SOURCE EXTRACT:
------------------------------------
Immune Checkpoint Inhibitor Therapies: Identifying and Managing Adverse Effects

August 20, 2020
Health-System Edition, July 2020, Volume 9, Issue 4

At the 2020 virtual Directions in Pharmacy® conference, Jacob Kettle, PharmD, BCOP, discussed managing immune-related adverse effects (AEs) associated with immune checkpoint inhibitor therapies.

A new session at the 2020 virtual Directions in Pharmacy® conference was a discussion of immune checkpoint inhibitor therapies. Jacob Kettle, PharmD, BCOP, discussed managing immune-related adverse effects (AEs) associated with immune checkpoint inhibitor therapies.

Dr Kettle began his discussion on cancer immunotherapy and the clinical benefits for various malignancies with immunooncology (IO). In contrast to traditional cancer therapies, IO therapies typically involve the immune system to recognize and eradicate tumor cells. Immune checkpoint inhibitors have revolutionized treatment for patients with certain solid tumors targeting cytotoxic T-lymphocyte-associated protein 4 (CTLA- 4), programmed death protein 1 (PD-1), and programmed deathligand 1 (PD-L1).

Dr Kettle emphasized the distinct mechanism of toxicity of IO therapies compared with conventional cytotoxic medications and targeted therapy. The frequency of AEs varies but may be affected by the site of malignancy, previous cancer therapy, current cancer therapy, and the selection of immunotherapy agents. Pharmacists need to be aware that any organ system can be affected by immune toxicities; however, the endocrine, dermal, pulmonary, hepatic, and gastrointestinal systems are most commonly affected.
------------------------------------
DATA SHOWN:
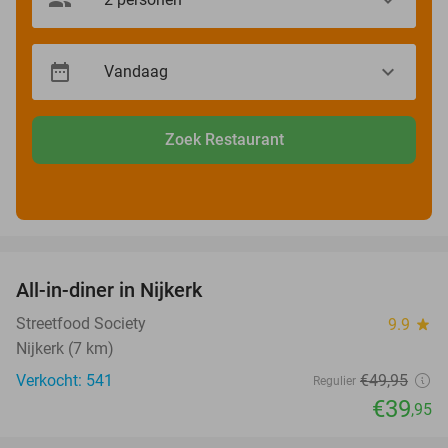
Zoek Restaurant
favorite_border
All-in-diner in Nijkerk
20%
Streetfood Society
9.9
star
Nijkerk (7 km)
Verkocht: 541
€49
,95
Regulier
€39
,95
favorite_border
------------------------------------
PROBLEM REQUIREMENTS: Continue the article on managing adverse effects of immune checkpoint inhibitor therapies, starting right after its last sentence.

SOLVED PROBLEM:
AEs are characterized by a broad spectrum of severity, with severe events, such as diabetic ketoacidosis, hepatic failure, and colitis, occurring uncommonly. However, fatalities have been reported. The majority of AEs occur within 6 to 12 weeks of initiating therapy (but they can occur at any time). Dr Kettle emphasized that the majority of AEs (eg, diarrhea, weight loss) are reversible, and key components to management include proactive monitoring, dose interruption, glucocorticoids, and collaboration. Corticosteroids are the mainstay of treatment for immune toxicity. Proton pump inhibitors or H2 receptor blockers are used for the prevention of gastritis, and vitamin D and calcium are used for osteoporosis prevention.

Dr Kettle concluded by emphasizing the role of pharmacists in all practice settings to care for patients with cancer receiving immunotherapy. Dr Kettle highlighted the importance of nononcology practitioners being familiar with immune checkpoint inhibitors due to the large numbers of cancers targeted. Pharmacists are, as a result, likely to come into contact with patients being treated with these agents and their associated immune-related AEs in their pharmacies. It is crucial for them to be equipped with the proper materials to feel comfortable counseling patients on these therapies and screen their medication profile to identify potential interactions and AEs as well as how to address them so that they can help manage them appropriately.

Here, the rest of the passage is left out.